# AS you can imagine,Im the happiest fan now!!



## catandkennysuck (Dec 14, 2002)

I will not change my name though,I like it as a reminder of how bad the days were with kenny,and now will become champions.

I was teary eyed when I found out. I would have released him for nothing and been happy,but to get posey is a double positive.

AS you guys probably know by now,kenny was my most hated player,and odom is the guy I really wanted. Posey is a poor mans odom/artest and its a perfect fit for the rockets. I wonder if me posting about how much kenny sucks got through to the staff?

Happiest day for me since may19.

I dont think cat sucks either,maybe I should change my name. He didnt do the "iso bull charge" tonight like he usually does. I think a insider saw how pissed I was and told cat to stop it. HEHE

I dont need to fix anything anymore about this team; I love this team,and wouldnt make any more moves for years.(except maybe moochie)


----------



## Tenshi25 (Nov 27, 2002)

Slow down kiddo, I don't think the Rockets staff take decisions based on what you say or that YOU fixed anything.
Anyway, Posey seems a good deal and a good fit for the Rox, we'll see how he adapts to the team.


----------



## Hollis (Jun 4, 2002)

*I dont need to fix anything anymore about this team; I love this team,and wouldnt make any more moves for years.(except maybe moochie)*
OK, I'll be sure to let the Rockets organization know.


----------



## TerpBurp (Sep 27, 2002)

hey cat, don't you think they should have tried and traded for a shooting guard? James Posey is useless, but at least they got rid of Kenny.

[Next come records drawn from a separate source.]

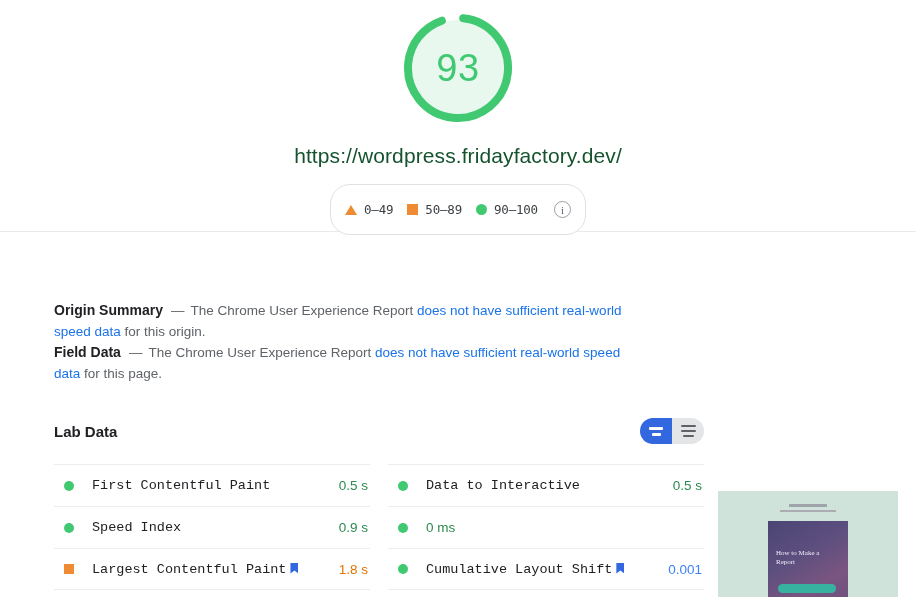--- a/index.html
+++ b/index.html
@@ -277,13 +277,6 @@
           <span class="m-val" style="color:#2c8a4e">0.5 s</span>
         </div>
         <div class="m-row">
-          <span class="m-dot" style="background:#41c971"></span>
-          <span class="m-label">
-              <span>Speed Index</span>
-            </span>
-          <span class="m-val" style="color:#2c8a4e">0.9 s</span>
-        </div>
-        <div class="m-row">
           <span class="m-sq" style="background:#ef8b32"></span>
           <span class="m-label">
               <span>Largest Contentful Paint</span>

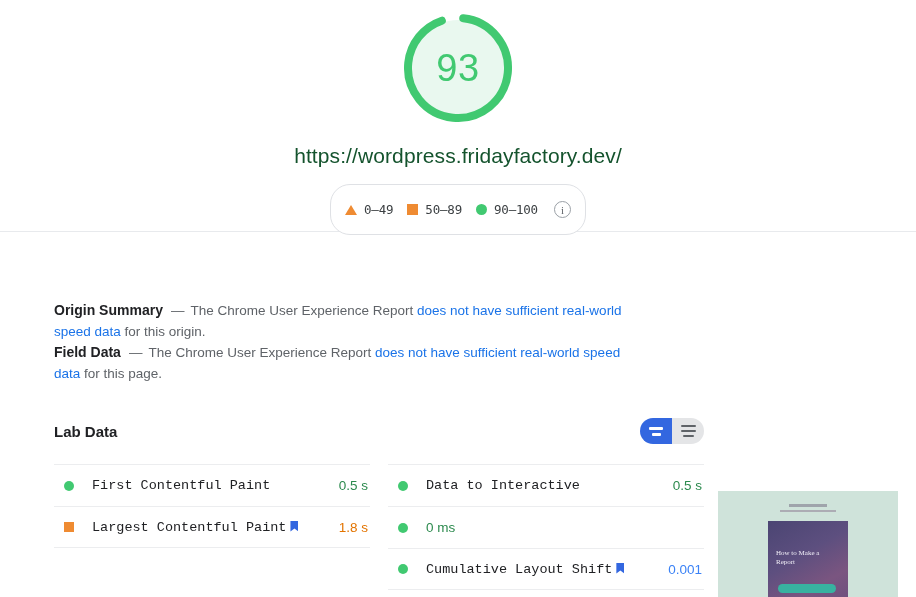--- a/index.html
+++ b/index.html
@@ -296,6 +296,9 @@
         </div>
         <div class="m-row">
           <span class="m-dot" style="background:#41c971"></span>
+          <span class="m-label">
+              <span>Total Blocking Time</span>
+            </span>
           <span class="m-val" style="color:#2c8a4e">0 ms</span>
         </div>
         <div class="m-row">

The SG position for Houston is pretty bad right now. Cat is too streaky and is probably the worst defender in the league. Dude can't create his own shot, can't pass worth crap, and is too short and slow to defend the big guards. 

The Rocks usually look better when Moochie comes in and Steve moves to SG. But those 2 combined are a turn-over machine. Sometimes, they get too wild with their dribbling.

At least, the Rocks are set in the post position for a while.


----------



## Hollis (Jun 4, 2002)

*hey cat, don't you think they should have tried and traded for a shooting guard? James Posey is useless, but at least they got rid of Kenny.* 

posey can play SG....


----------



## TerpBurp (Sep 27, 2002)

I don't know. James Posey is more of a forward. His shooting percentage is horrible. But if he can come in and be a defensive lockdown type player, that should be good enough.


----------